SUPPLIED PASSAGE:
----

The US Environmental Protection Agency's (EPA) Clean Power Plan (CPP) could not have come at a worse time for a US coal industry already looking vulnerable in the face of low natural gas prices and other regulatory challenges. While it is too early to say what the impact of the CPP will be – and whether it will withstand legal challenges – the long-term outlook looks fairly bleak for coal. Still, it looks set to remain a major energy source for the US and the world for decades to come.
Last July, Minnesota Power said it would idle and eventually close its coal-fired Taconite Harbor power plant on the shore of Lake Superior.
It followed up the announcement in September with an integrated resource plan filed with the state of Minnesota, noting the closure would be accompanied by plans to increase natural gas generation and add renewable power – all of which would help the utility “to position itself for compliance with” the CPP.
At 150 MW, the relatively small plant burned only 684 000 short t of coal in 2014 – a drop in the ocean compared with the 999.7 million short t of coal mined in the US last year. But it was enough to catch the attention of Peabody Energy, the largest US coal producer, which cited the closure in an August filing with the US Court of Appeals for the District of Columbia in support of an emergency stay petition brought against the EPA by 15 states opposing the CPP.

----

DATA FOR THIS TASK:
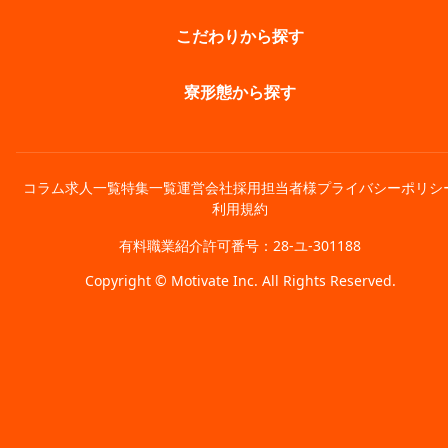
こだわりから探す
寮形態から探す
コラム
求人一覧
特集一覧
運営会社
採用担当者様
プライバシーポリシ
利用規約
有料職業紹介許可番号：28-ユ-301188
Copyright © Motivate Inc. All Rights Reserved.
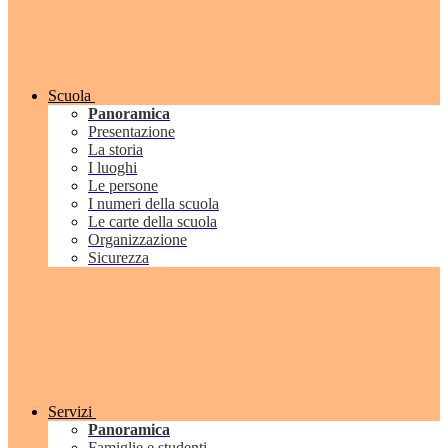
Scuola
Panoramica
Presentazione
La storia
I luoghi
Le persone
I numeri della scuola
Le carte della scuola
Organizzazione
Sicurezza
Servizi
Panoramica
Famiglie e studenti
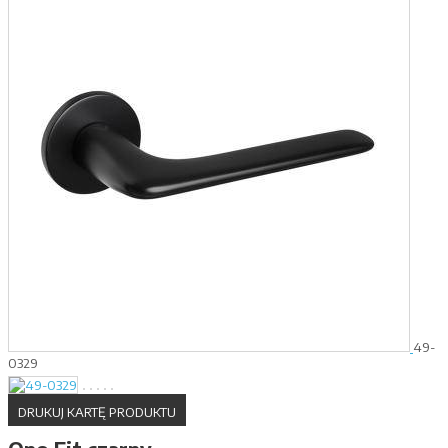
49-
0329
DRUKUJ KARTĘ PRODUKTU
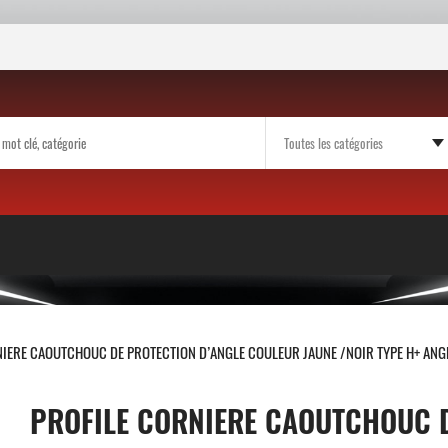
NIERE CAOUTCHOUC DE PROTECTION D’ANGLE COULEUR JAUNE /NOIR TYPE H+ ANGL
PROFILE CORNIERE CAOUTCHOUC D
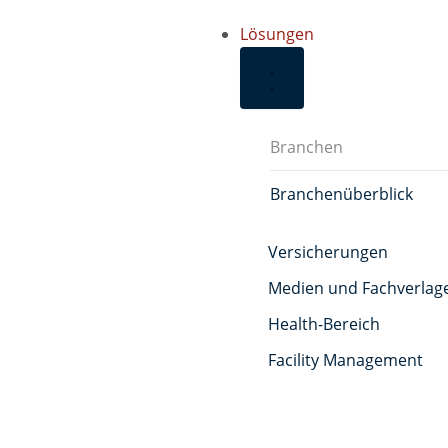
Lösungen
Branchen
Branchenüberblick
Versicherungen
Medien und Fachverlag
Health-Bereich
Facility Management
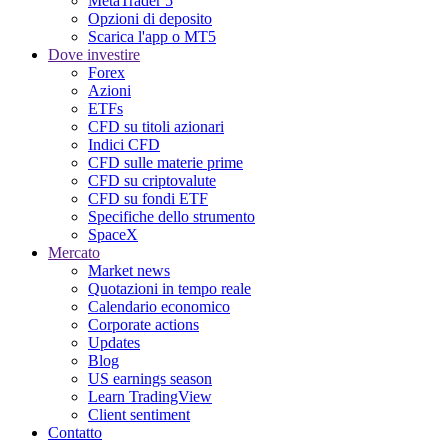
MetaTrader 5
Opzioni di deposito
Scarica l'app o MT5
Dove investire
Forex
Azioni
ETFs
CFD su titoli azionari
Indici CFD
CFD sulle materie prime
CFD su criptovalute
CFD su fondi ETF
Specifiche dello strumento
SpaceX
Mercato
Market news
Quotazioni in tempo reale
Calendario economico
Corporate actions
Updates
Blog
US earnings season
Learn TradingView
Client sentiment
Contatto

----

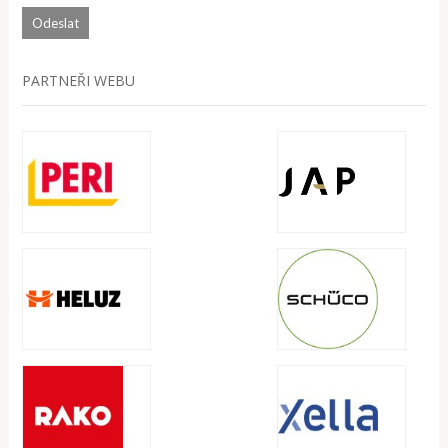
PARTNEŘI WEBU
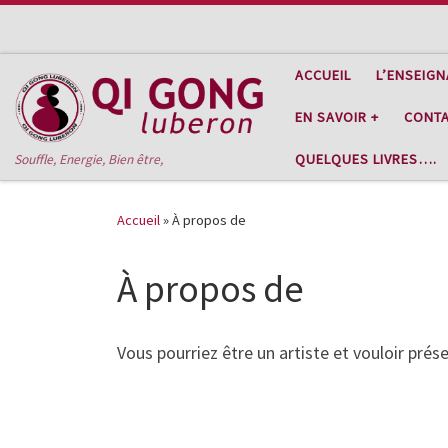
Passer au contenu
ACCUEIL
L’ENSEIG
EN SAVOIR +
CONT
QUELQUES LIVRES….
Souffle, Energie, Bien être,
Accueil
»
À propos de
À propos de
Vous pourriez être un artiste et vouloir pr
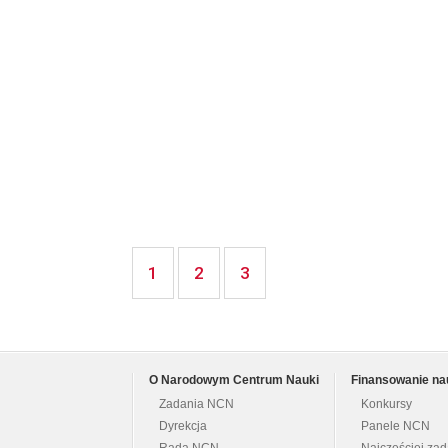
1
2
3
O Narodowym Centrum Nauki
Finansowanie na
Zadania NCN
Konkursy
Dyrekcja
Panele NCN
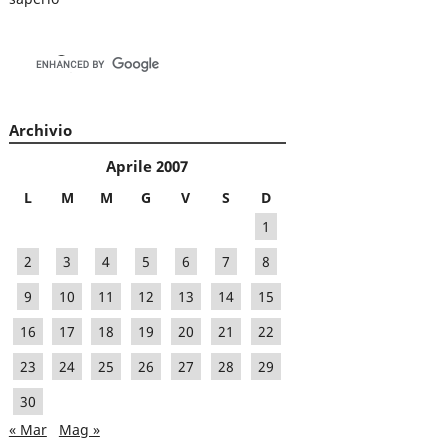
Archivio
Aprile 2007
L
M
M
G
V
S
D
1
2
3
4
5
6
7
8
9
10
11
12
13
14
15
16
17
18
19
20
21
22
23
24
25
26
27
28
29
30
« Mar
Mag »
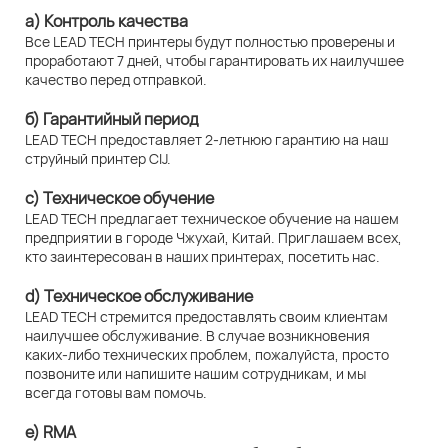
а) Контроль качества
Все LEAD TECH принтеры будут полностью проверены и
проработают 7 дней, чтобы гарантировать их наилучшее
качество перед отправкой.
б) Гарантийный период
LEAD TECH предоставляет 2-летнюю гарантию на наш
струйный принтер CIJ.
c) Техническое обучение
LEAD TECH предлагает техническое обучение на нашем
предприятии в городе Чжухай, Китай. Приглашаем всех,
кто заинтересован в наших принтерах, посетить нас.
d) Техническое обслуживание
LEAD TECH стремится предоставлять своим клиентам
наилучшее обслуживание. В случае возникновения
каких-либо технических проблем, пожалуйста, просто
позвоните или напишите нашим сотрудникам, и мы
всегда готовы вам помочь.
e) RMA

----

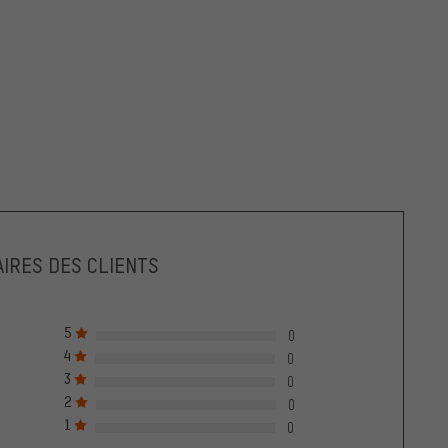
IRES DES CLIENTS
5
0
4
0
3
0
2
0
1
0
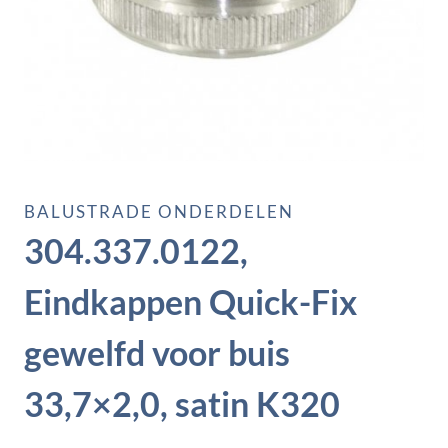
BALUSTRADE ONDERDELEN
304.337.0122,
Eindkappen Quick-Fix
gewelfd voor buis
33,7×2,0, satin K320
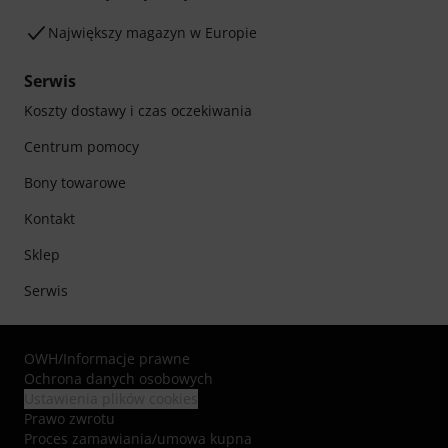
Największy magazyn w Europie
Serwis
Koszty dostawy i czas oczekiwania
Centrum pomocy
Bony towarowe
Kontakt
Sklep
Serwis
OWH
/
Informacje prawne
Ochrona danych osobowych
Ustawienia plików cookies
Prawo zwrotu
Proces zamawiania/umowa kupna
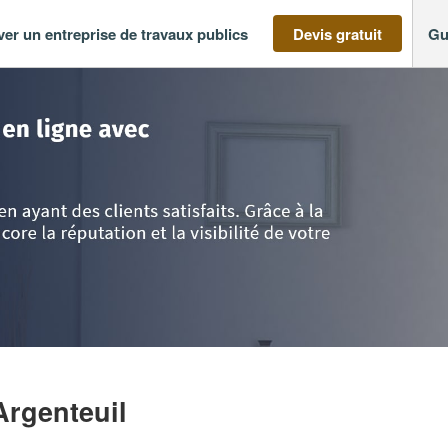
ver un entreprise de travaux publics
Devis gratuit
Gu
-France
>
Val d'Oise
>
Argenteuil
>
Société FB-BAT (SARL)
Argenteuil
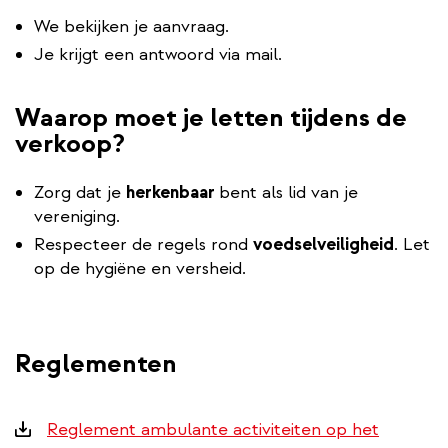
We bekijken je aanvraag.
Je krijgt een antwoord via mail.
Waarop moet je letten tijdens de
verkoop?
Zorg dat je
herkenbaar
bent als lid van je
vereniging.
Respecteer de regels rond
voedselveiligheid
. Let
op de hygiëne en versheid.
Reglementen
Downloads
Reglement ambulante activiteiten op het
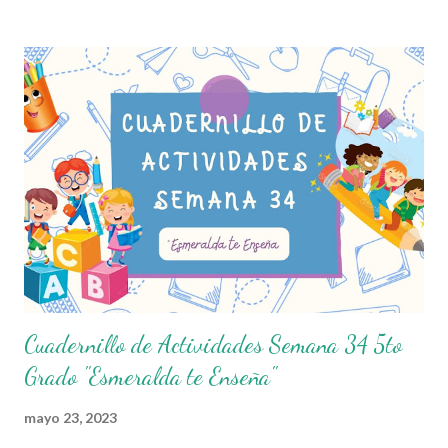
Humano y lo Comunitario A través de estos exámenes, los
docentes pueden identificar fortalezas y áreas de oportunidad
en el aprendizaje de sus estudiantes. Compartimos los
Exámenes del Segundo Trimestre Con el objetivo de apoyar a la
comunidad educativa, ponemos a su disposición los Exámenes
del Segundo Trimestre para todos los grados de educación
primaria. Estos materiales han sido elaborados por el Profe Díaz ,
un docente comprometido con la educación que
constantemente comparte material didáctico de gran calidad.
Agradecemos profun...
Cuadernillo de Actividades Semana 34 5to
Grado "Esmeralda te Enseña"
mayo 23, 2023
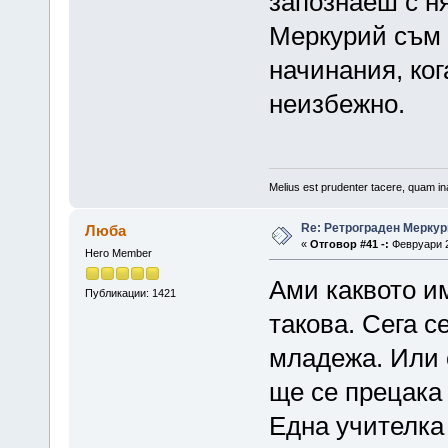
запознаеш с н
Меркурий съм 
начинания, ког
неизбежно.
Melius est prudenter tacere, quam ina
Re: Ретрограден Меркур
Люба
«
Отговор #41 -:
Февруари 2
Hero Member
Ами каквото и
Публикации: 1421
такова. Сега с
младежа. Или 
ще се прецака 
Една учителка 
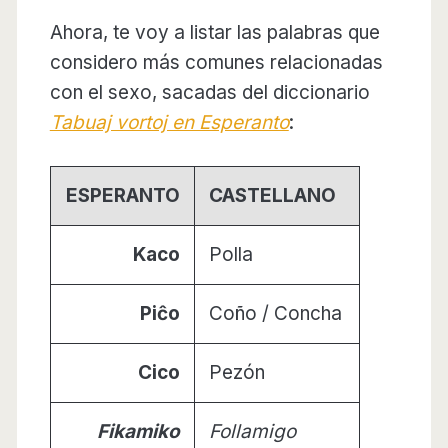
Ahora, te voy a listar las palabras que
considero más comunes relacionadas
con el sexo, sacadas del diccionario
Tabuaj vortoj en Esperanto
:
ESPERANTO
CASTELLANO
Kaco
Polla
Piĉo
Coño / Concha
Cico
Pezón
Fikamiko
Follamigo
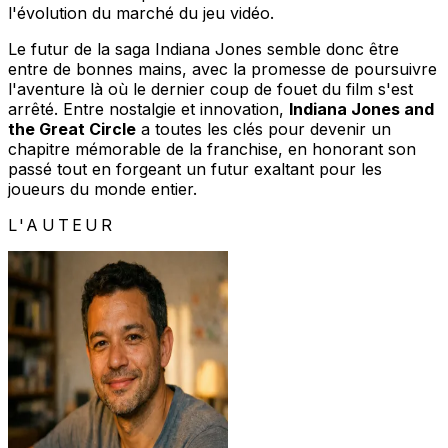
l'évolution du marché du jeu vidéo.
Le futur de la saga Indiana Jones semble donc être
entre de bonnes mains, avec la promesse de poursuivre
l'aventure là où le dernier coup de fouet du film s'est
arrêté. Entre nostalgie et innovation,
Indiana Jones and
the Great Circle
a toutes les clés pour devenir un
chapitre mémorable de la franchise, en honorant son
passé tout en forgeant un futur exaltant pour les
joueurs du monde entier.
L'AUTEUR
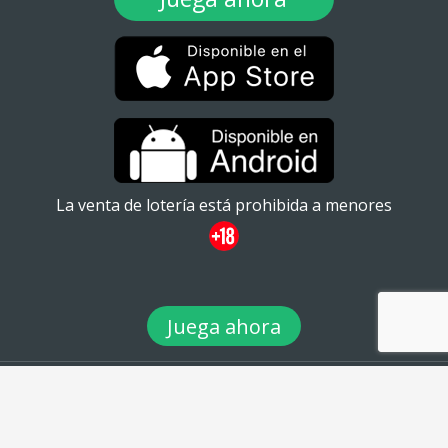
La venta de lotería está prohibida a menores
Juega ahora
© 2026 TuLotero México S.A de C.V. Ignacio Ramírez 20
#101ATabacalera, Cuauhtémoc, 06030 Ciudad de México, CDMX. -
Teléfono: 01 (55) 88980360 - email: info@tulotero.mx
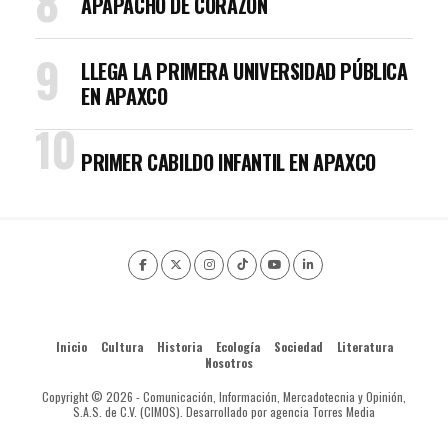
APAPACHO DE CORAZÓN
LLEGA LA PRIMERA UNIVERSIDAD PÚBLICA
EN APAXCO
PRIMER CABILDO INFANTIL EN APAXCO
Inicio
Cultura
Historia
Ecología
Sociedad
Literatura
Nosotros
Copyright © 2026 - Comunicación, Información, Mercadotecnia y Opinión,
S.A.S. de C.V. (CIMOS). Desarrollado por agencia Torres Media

----

STUDY QUESTIONS:
1. Summarize the passage on the Clean Power Plan and coal in two sentences.
2. In the listing, transcribe the lines from the line with "запознаеш с н" to the line with "Една учителка", both included.

TASK SOLUTIONS:
1. The EPA's Clean Power Plan arrived while the US coal industry already looked vulnerable to low natural gas prices and other regulatory challenges. Its impact is still uncertain and coal's long-term outlook looks bleak, but Minnesota Power's plan to close its 150 MW Taconite Harbor coal plant, partly to position itself for compliance, was cited by Peabody Energy in support of an emergency stay petition brought against the EPA by 15 states.

2.
запознаеш с н
Меркурий съм 
начинания, ког
неизбежно.
Melius est prudenter tacere, quam ina
Re: Ретрограден Меркур
Люба
«
Отговор #41 -:
Февруари 2
Hero Member
Ами каквото и
Публикации: 1421
такова. Сега с
младежа. Или 
ще се прецака 
Една учителка 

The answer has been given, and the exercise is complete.